Inuit Eskimos used pineapple weed flowers in herbal steams to relieve lung congestion. Cheyenne chewed them for endurance, the Crow for their aroma. Flathead Indians treated all female disorders with pineapple weed, including menstrual cramps. It was also used to help deliver the placenta after birth.

Chamomile flowers make an excellent hair rinse for light - colored hair, and a muscle - relaxing massage oil with a pleasant scent. Chamomile oil gives excellent results applied to eczema, allergic skin eruptions and hypersensitive skin.

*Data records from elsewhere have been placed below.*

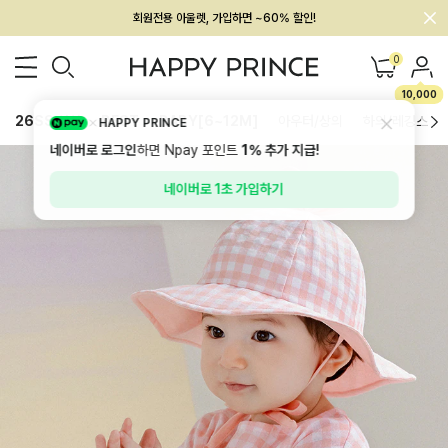
회원전용 아울렛, 가입하면 ~60% 할인!
멤버십 최대 28,000원 혜택
0
10,000
26SS 신상
BEST
BABY[6~12M]
아우터/상의
하의/레깅스
HAPPY PRINCE
네이버로 로그인
하면 Npay 포인트
1%
추가 지급!
네이버로 1초 가입하기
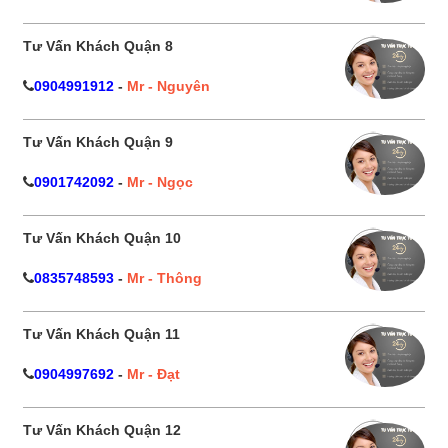
Tư Vấn Khách Quận 8
0904991912
-
Mr - Nguyên
Tư Vấn Khách Quận 9
0901742092
-
Mr - Ngọc
Tư Vấn Khách Quận 10
0835748593
-
Mr - Thông
Tư Vấn Khách Quận 11
0904997692
-
Mr - Đạt
Tư Vấn Khách Quận 12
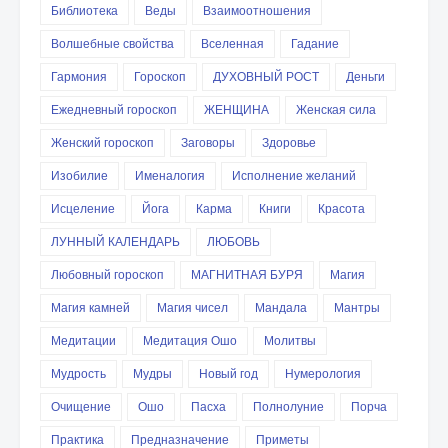
Библиотека
Веды
Взаимоотношения
Волшебные свойства
Вселенная
Гадание
Гармония
Гороскоп
ДУХОВНЫЙ РОСТ
Деньги
Ежедневный гороскоп
ЖЕНЩИНА
Женская сила
Женский гороскоп
Заговоры
Здоровье
Изобилие
Именалогия
Исполнение желаний
Исцеление
Йога
Карма
Книги
Красота
ЛУННЫЙ КАЛЕНДАРЬ
ЛЮБОВЬ
Любовный гороскоп
МАГНИТНАЯ БУРЯ
Магия
Магия камней
Магия чисел
Мандала
Мантры
Медитации
Медитация Ошо
Молитвы
Мудрость
Мудры
Новый год
Нумерология
Очищение
Ошо
Пасха
Полнолуние
Порча
Практика
Предназначение
Приметы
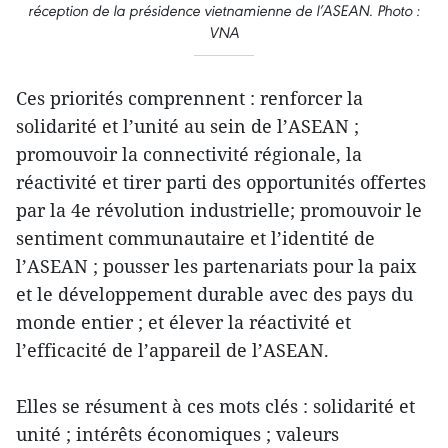
réception de la présidence vietnamienne de l’ASEAN. Photo :
VNA
Ces priorités comprennent : renforcer la
solidarité et l’unité au sein de l’ASEAN ;
promouvoir la connectivité régionale, la
réactivité et tirer parti des opportunités offertes
par la 4e révolution industrielle; promouvoir le
sentiment communautaire et l’identité de
l’ASEAN ; pousser les partenariats pour la paix
et le développement durable avec des pays du
monde entier ; et élever la réactivité et
l’efficacité de l’appareil de l’ASEAN.
Elles se résument à ces mots clés : solidarité et
unité ; intérêts économiques ; valeurs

Well-strained chamomile tea put directly in the eyes remedies conjunctivitis (pink eye) and eyestrain. I put 5 - 10 drops of the tincture into a cup of warm water and use it a few drops at a time.

Chamomile is a good choice to help bring down fever. Ancient Egyptians used it for this and clinical studies concur: chamomile can lower body temperature by 3-3.5 degrees Fahrenheit.

Chamomile offers an abundance of nerve soothing niacin, and high levels of magnesium, phosphorus, riboflavin, and sodium. It also provides calcium, iron, manganese, potassium, silicon, and vitamin C. Among chamomile’s other constituents are volatile oil, chamazulene, flavonoids, rutin, valerian acid, coumarone, tannins, calculates, and glycosides. Chamazulene is intensely blue, crystalline, and an excellent anti-inflammatory agent.

Chamomile flowers are delicate. Steep dried blossoms ten minutes for tea. Only thirty minutes of brewing makes a full strength medicinal infusion. A cup or two of dried chamomile infusion, sipped slowly, is the recommended dosage.

Often used in ceremonies that honor the sun, such as summer solstice, chamomile is a sunny protector of any area. Sprinkle chamomile flowers over newborn babes to bless them with a sunny disposition. Old wives say chamomile flowers in a magic bag guarantees the success of your endeavor.

Chamomile flower essence restores calm after emotional upset, relieves tension in the “gut,” and helps one cultivate a serene disposition. It can help reverse hyperactivity in children.

Pineapple weed , or wild chamomile, grows abundantly all over North America, especially in well - traveled areas. It grows 6 - 8 inches high with short, bright green, yarrow -like leaves topped with little golden buttons (usually lacking little white petals) that smell like pineapple when crushed,

German chamomile, called the physician of plants, is supposed to keep nearby plants healthy. It is easy to grow. Chamomile seeds are very tiny, so distribute them lightly and press them in. Chamomile grows quickly, making a beautiful low bright green carpet followed by a flower - laden paradise.

Pick the white - petaled German chamomile flowers as they appear, and dry them quickly on screens to maintain the healing energies. I place newspaper under my screens to catch all the seeds that fall through. The fresh flowers can be infused in oil or honey, but should not be used for tea. Use dry flowers for teas.